▶ **Your instructions**
Transcribe all records below exactly, without images.

▶ **Supplied data**
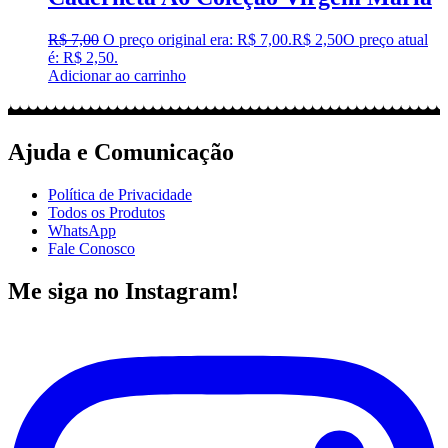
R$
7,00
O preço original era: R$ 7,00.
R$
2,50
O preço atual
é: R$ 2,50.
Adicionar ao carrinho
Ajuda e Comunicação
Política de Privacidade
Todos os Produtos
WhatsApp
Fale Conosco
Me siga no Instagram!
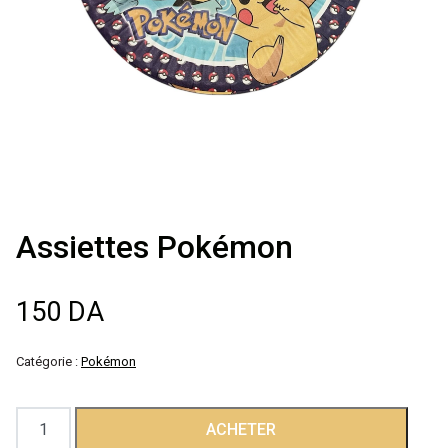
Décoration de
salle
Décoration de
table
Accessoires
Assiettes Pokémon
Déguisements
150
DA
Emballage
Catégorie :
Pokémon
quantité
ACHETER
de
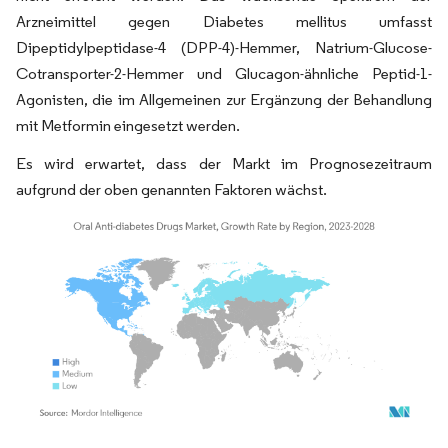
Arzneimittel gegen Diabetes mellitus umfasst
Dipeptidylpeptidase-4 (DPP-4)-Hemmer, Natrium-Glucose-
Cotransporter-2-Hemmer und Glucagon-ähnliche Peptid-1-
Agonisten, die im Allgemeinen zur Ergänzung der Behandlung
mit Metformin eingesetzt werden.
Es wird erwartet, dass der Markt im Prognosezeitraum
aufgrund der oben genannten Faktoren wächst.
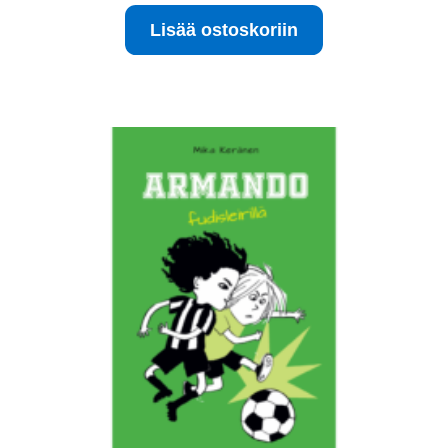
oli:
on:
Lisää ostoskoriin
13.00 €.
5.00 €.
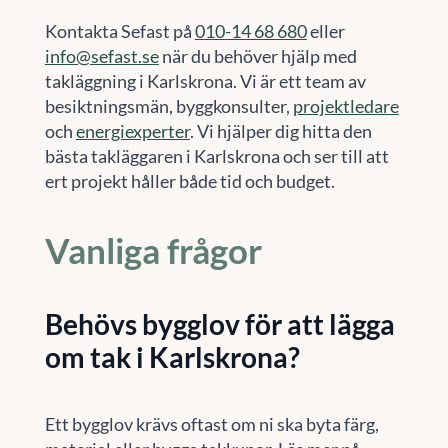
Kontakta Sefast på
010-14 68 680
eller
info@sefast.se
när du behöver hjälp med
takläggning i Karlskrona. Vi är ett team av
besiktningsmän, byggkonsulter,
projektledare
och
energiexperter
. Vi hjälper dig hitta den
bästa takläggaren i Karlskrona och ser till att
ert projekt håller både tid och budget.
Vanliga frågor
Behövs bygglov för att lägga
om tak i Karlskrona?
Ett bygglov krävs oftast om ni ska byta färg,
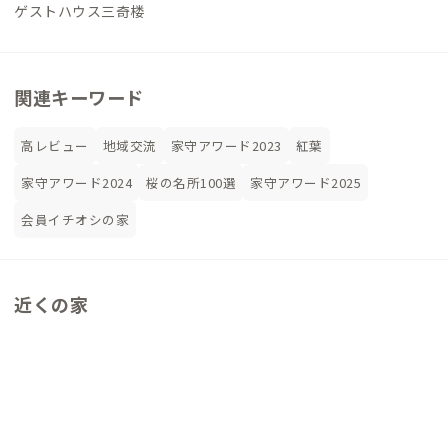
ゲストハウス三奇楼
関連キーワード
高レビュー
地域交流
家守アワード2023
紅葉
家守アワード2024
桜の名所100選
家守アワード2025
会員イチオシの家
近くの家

▶ **Task response**
R$
7,00
O preço original era: R$ 7,00.
R$
2,50
O preço atual
é: R$ 2,50.
Adicionar ao carrinho
Ajuda e Comunicação
Política de Privacidade
Todos os Produtos
WhatsApp
Fale Conosco
Me siga no Instagram!
Décoration de
salle
Décoration de
table
Accessoires
Assiettes Pokémon
Déguisements
150
DA
Emballage
Catégorie :
Pokémon
quantité
ACHETER
de
Arzneimittel gegen Diabetes mellitus umfasst
Dipeptidylpeptidase-4 (DPP-4)-Hemmer, Natrium-Glucose-
Cotransporter-2-Hemmer und Glucagon-ähnliche Peptid-1-
Agonisten, die im Allgemeinen zur Ergänzung der Behandlung
mit Metformin eingesetzt werden.
Es wird erwartet, dass der Markt im Prognosezeitraum
aufgrund der oben genannten Faktoren wächst.
oli:
on:
Lisää ostoskoriin
13.00 €.
5.00 €.
Kontakta Sefast på
010-14 68 680
eller
info@sefast.se
när du behöver hjälp med
takläggning i Karlskrona. Vi är ett team av
besiktningsmän, byggkonsulter,
projektledare
och
energiexperter
. Vi hjälper dig hitta den
bästa takläggaren i Karlskrona och ser till att
ert projekt håller både tid och budget.
Vanliga frågor
Behövs bygglov för att lägga
om tak i Karlskrona?
Ett bygglov krävs oftast om ni ska byta färg,
ゲストハウス三奇楼
関連キーワード
高レビュー
地域交流
家守アワード2023
紅葉
家守アワード2024
桜の名所100選
家守アワード2025
会員イチオシの家
近くの家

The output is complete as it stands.